Die physikalische Medizin (griech. physis = Natur) umfasst Anwendungen, die physiologische Reaktionen auf äußere Reizsetzungen planmäßig therapeutisch nutzen. Die Effekte basieren somit auf dem Reiz-Reaktions-Prinzip. Die physikalische Therapie nutzt mechanische, thermische, elektrische und aktinische Energie sowie physiko-chemische Faktoren. Im weiteren Sinne zählen auch Physio-/Bewegungs- und Sporttherapie dazu, auf die in diesem Artikel aufgrund der Komplexität nur marginal eingegangen wird. Unterschieden werden kurzfristig wirksame und spürbare Soforteffekte (Immediatwirkung), wie z.B. eine Vasodilatation und Zunahme der Durchblutung im Muskel bei lokaler Wärmeapplikation und längerfristige Regulations- und Anpassungsvorgänge (Adaption) des Organismus bei wiederholter Anwendung über einen längeren Zeitraum. Als Beispiel dient die Modulation des Immunsystems mit verbesserter Infektabwehr bei wiederholten Saunagängen.

Vor Verordnung eines physikalischen Therapiekonzepts ist eine individuelle ärztliche Befunderhebung erforderlich, ggf. ergänzt durch eine bildgebende Diagnostik. Bei der Anamnese sind vor allem auch die Komorbiditäten in den Entscheidungsprozess einzubeziehen. Neben einer muskuloskelettal betonten klinischen Untersuchung sollte insbesondere auch der kardio-pulmonale Status berücksichtigt werden. Bei den entzündlich rheumatischen Systemerkrankungen, wie z.B. der Rheumatoiden Arthritis (RA) und insbesondere aber den Kollagenosen und Vaskulitiden sollte ein potenzieller Organbefall evaluiert werden, da sich aus diesem häufig Kontraindikationen für physikalische Therapieformen ergeben.

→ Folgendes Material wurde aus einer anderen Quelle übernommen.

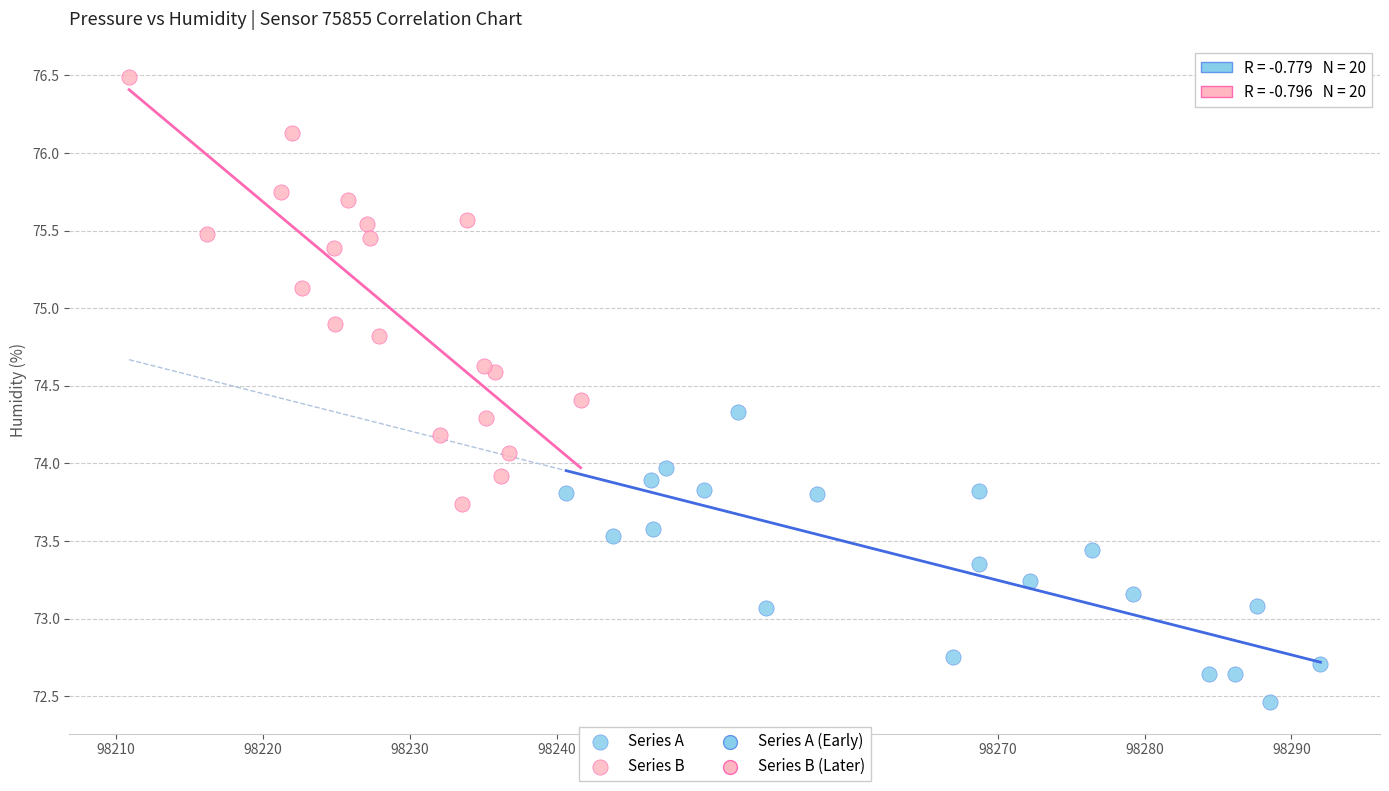

Which series has the widest spread of Y values?

Series B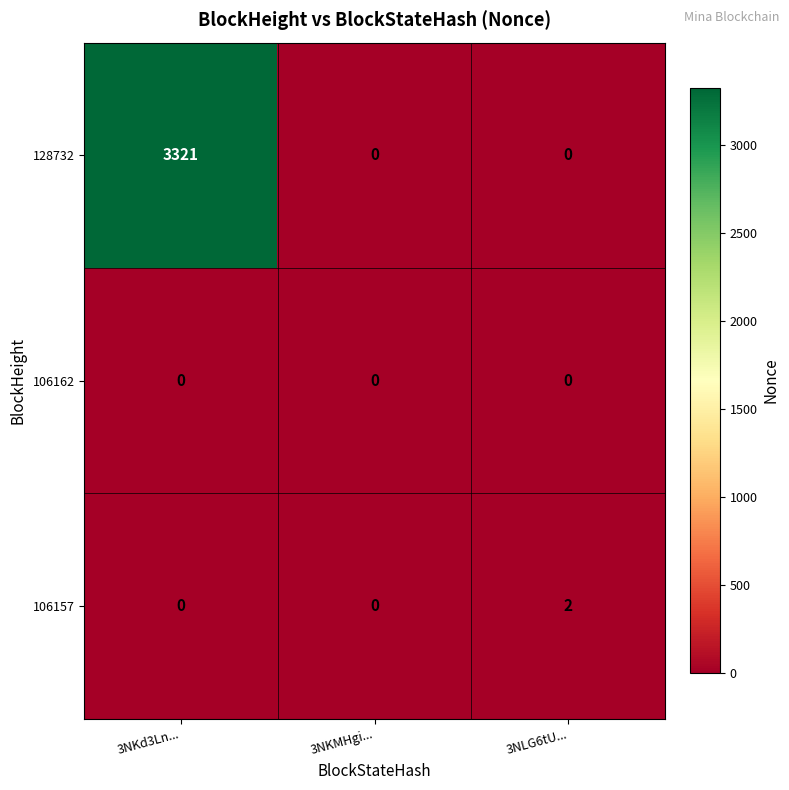

Which series has the widest spread of values?

128732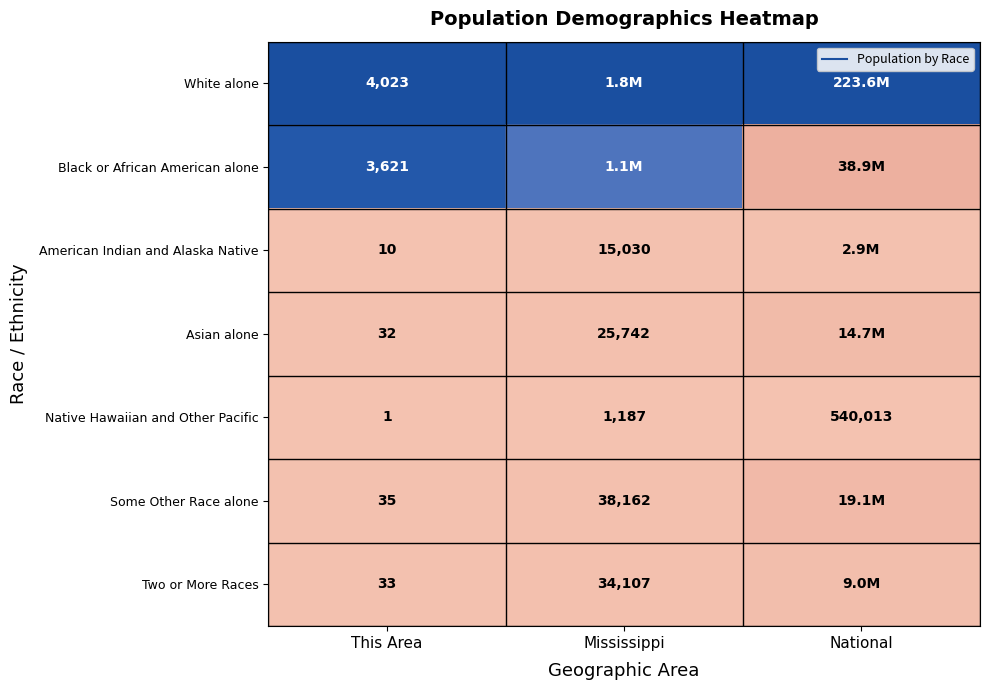

Count the number of categories in the chart.

3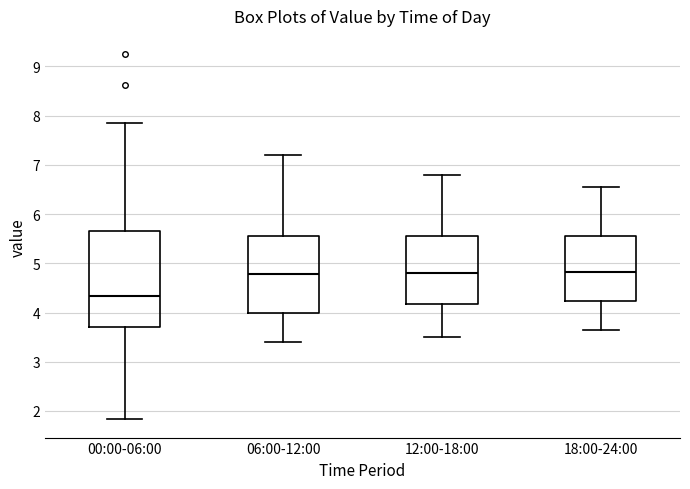

Where is the upper edge of the box for 00:00-06:00 on the y-axis? The values are not printed on the chart, so give them approximately, as read against the axis.

5.7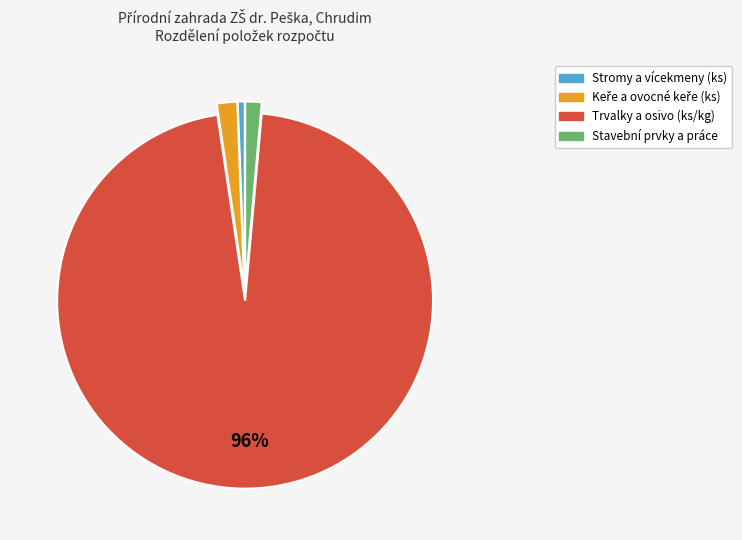

To the nearest percent, what is the average slice percentage?

25%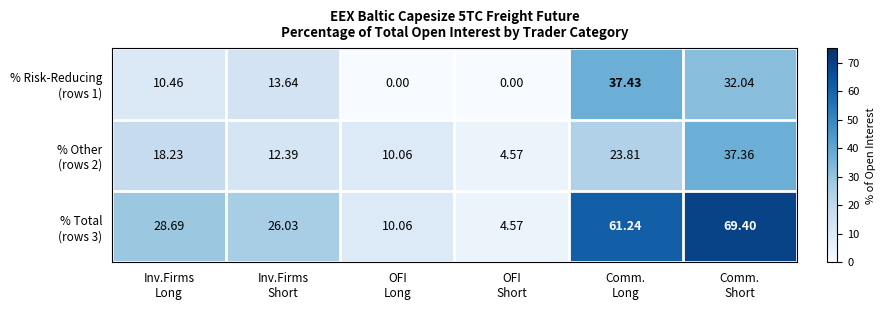

Count the number of data series in this chart.

3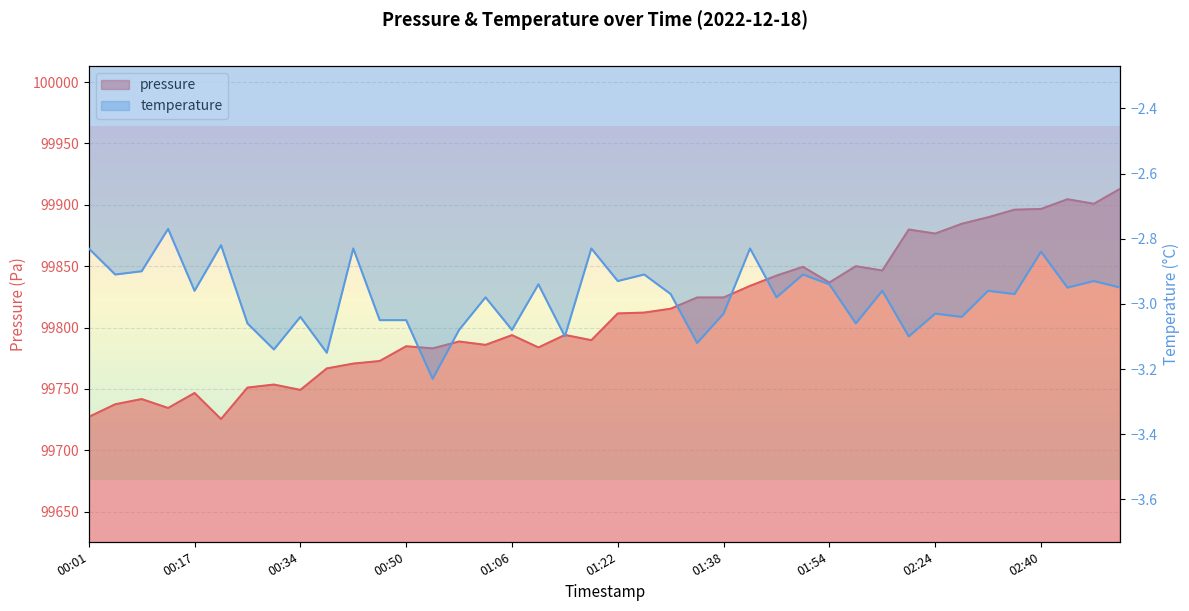

What is the total value across all series at 00:01?

99724.3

Die physikalische Therapie ist eine Reiztherapie, die für den Körper zumeist eine Belastung darstellt und mit Nebenwirkungen verbunden sein kann. Ferner müssen Folgen sowie sekundäre Krankheiten einer rheumatischen Erkrankung berücksichtigt werden. Insbesondere Sekundärarthrosen und im Verlauf chronifizierte Schmerzen können das physikalische Portfolio erheblich einschränken. Ebenso sind das Alter, Multimorbidität, die unterschiedliche körperliche Reaktionslage des vegetativen Nervensystems sowie der körperliche Trainingszustand (Fitness) ausschlaggebend für die Intensität und Dauer physikalischer Therapiemaßnahmen. Beim Rheumatiker muss die Verordnung der jeweiligen individuellen Krankheitsaktivität angepasst werden. In einem akuten entzündlichen Schub steht die Analgesie und Entzündungshemmung im Vordergrund, in der Remissionsphase oder einem inaktiven Stadium die Verbesserung der ROM, Kraft, Kraftausdauer und Koordination. Als allgemeine Regel dienlich sind in akuten Krankheitsphasen oder bei starken Schmerzen physikalische Therapieformen wie folgt zu verordnen: Zeitlich eher kurz bemessen, tendenziell niedrigere Reizintensität, dafür aber in der Summe häufigere Termine über den Tag oder die Woche verteilt. Bei chronischen oder subakuten Stadien können die Reizdauer und Reizintensität gesteigert und die Intervalle gespreitet werden. Vor Verordnung sollten zwischen Arzt und Patient realistische Therapieziele vereinbart werden, bei Visiten oder Praxisbesuchen im Verlauf die Verträglichkeit, Nebenwirkungen und die Effizienz der verordneten Maßnahmen überprüft und entsprechend angepasst werden.